> _Task prompt_:
Continue the commentary below about whether news outlets should label false claims as lies, starting right after its final sentence.
Top of Selected excerpt
Considering the Reuters Institute for the Study of Journalism recently found that the U.S. media ranks last in trust among 46 countries, some self-examination on this issue should be welcomed. In 2016, the New York Times decided to start applying the word “lie” to many of Trump’s claims. “We owed it to our readers,” executive editor Dean Baquet said at the time. Others followed suit. But using words such as “lie” and “falsely claimed” in news stories arrogantly supposes an absolute knowledge of truth and makes it appear the news outlet has chosen sides.
So stop calling people liars. The media should return to the non-accusatory style that worked for decades. Instead of writing that election fraud is a lie, or Republicans are “falsely claiming” fraud, go back to the style that worked for decades: “Republicans again claimed the 2020 election was rigged, but no evidence has emerged to support that allegation and courts have dismissed all suits challenging the results.”
So, I actually agree with this, if only from a stylistic standpoint. While I don’t mind the editorial pages using Big Lie to describe the claim that the election was stolen, it is essentially impossible to prove that the people making those claims know that they’re untrue–the definition of a lie. We can only reiterate that there is no evidence for the claim and that every attempt to prove the claim has come up empty.
Bottom of Selected excerpt
Top of Extracted information
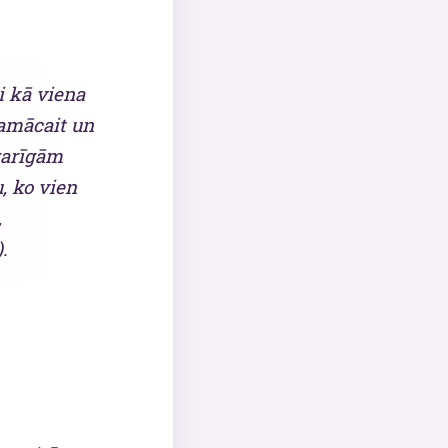
ti kā viena
pamācait un
garīgām
, ko vien
,
.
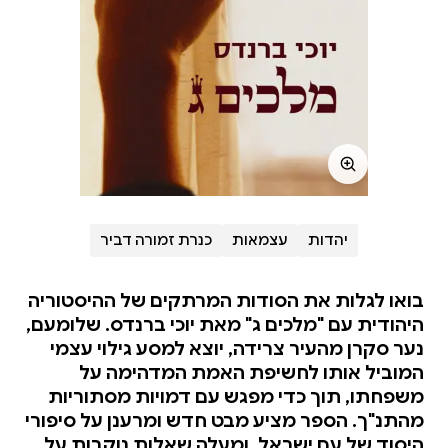
יהדות
עצמאות
כנרת זמורה דביר
בואו לגלות את הסודות המרתקים של ההיסטוריה
היהודית עם "מלכים ג" מאת יוכי ברנדס. שלומעם,
נער סקרן מהעיר צרידה, יוצא למסע גילוי עצמי
המוביל אותו לחשיפת האמת המדהימה על
משפחתו, תוך כדי מפגש עם דמויות מסתוריות
מהתנ"ך. הספר מציע מבט חדש ומרענן על סיפורי
היסוד של עם ישראל, ומעלה שאלות נוקבות על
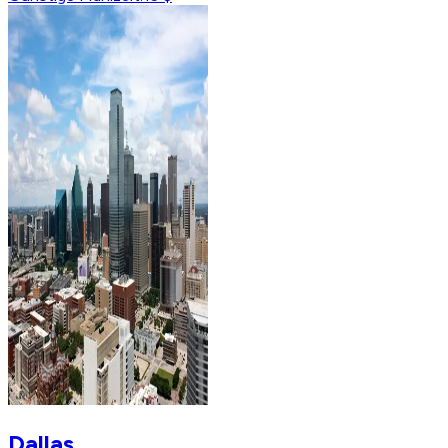
Dallas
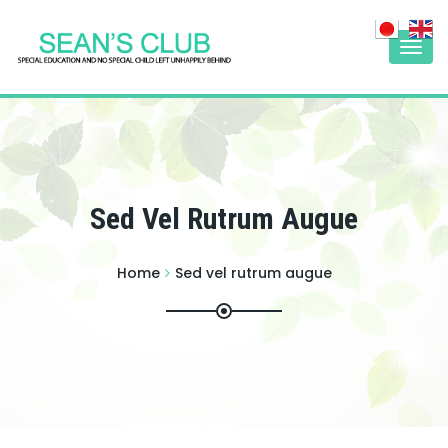
Togg
navi
Sed Vel Rutrum Augue
Home
Sed vel rutrum augue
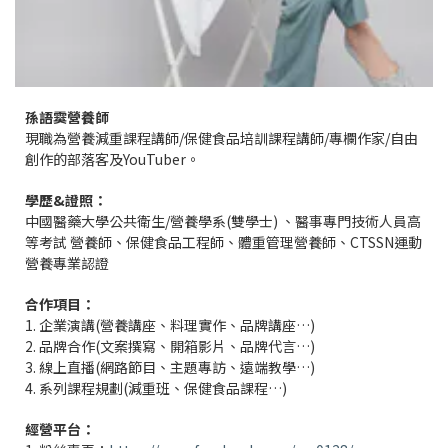
孫語霙營養師
現職為營養減重課程講師/保健食品培訓課程講師/專欄作家/自由
創作的部落客及YouTuber。
學歷&證照：
中國醫藥大學公共衛生/營養學系(雙學士) 、醫事專門技術人員高
等考試 營養師、保健食品工程師、體重管理營養師、CTSSN運動
營養專業認證
合作項目：
1. 企業演講(營養講座、料理實作、品牌講座…)
2. 品牌合作(文案撰寫、開箱影片、品牌代言…)
3. 線上直播(網路節目、主題專訪、遠端教學…)
4. 系列課程規劃(減重班、保健食品課程…)
經營平台：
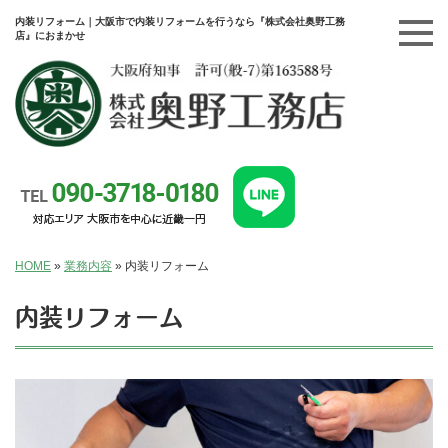
内装リフォーム｜大阪市で内装リフォームを行うなら『株式会社奥野工務
店』におまかせ
HOME
»
業務内容
»
内装リフォーム
内装リフォーム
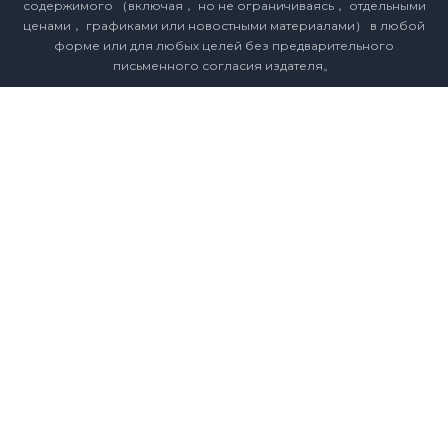
содержимого （включая， но не ограничиваясь， отдельными
ценами， графиками или новостными материалами） в любой
форме или для любых целей без предварительного
письменного согласия издателя。
Заявление о соответствии
Политика конфиденциальности
Условия и положения
Календарь праздничных цен
Свяжитесь с нами
Карьера
Карта сайта
Авторские права © 2026 SMM Information & Technology Co., Ltd.
Все права защищены.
Bottom of Extracted information
> _Exercise output_:
Next, abandon the narrative that Trump supporters are insurrectionists, and stop elevating groups such as QAnon and the Proud Boys beyond the fringe elements they are. As shameful as the Jan. 6 attack on the Capitol was, only about 800 people were involved — hardly representative of millions of Trump supporters. Despite their suspicions, the vast majority of Trump voters are not interested in invading federal buildings or overthrowing the government. They’re interested in going to work and church and soccer games, taking care of their families and voting in the next election.
So, again, this is demonstrably true. But who is it that is claiming otherwise?
There’s no big mystery to effectively communicating with Trump supporters — or for Trump supporters to communicate with everyone else. Treat each other with politeness and courtesy. Respect other opinions even if you disagree. Acknowledge each other’s patriotism and love of country. Don’t assume you understand each other because you’ve read some think-tank analysis. Reach out, be curious and start a dialogue.
Abernathy made a longer form of this argument in a previous column (“The simple fix to our polarization: Befriend someone you disagree with.“). At a micro level, I agree. Indeed, it’s how I live my life. But, at the macro level, it’s problematic. Pretending that the results of the last election are in factual dispute undermines the legitimacy of our system while fueling the notion that any means necessary to thwart the will of Democratic voters is justified. If, in fact, Biden and his party somehow stole the election, not only was the 6 January riot justified, it should have been joined by millions.
So, yes, we should treat people who disagree with us on the election, vaccination, and the like as human beings worthy of dignity. But, no, we should not pretend that their views are equally valid.
Trump supporters aren’t going away, and those who continue to paint them as the lowest forms of life reveal themselves to be more interested in perpetrating stereotypes and nurturing divisions than in achieving what’s needed for our nation to survive — reaching across our political chasm, respecting our differences and finding common ground where we can.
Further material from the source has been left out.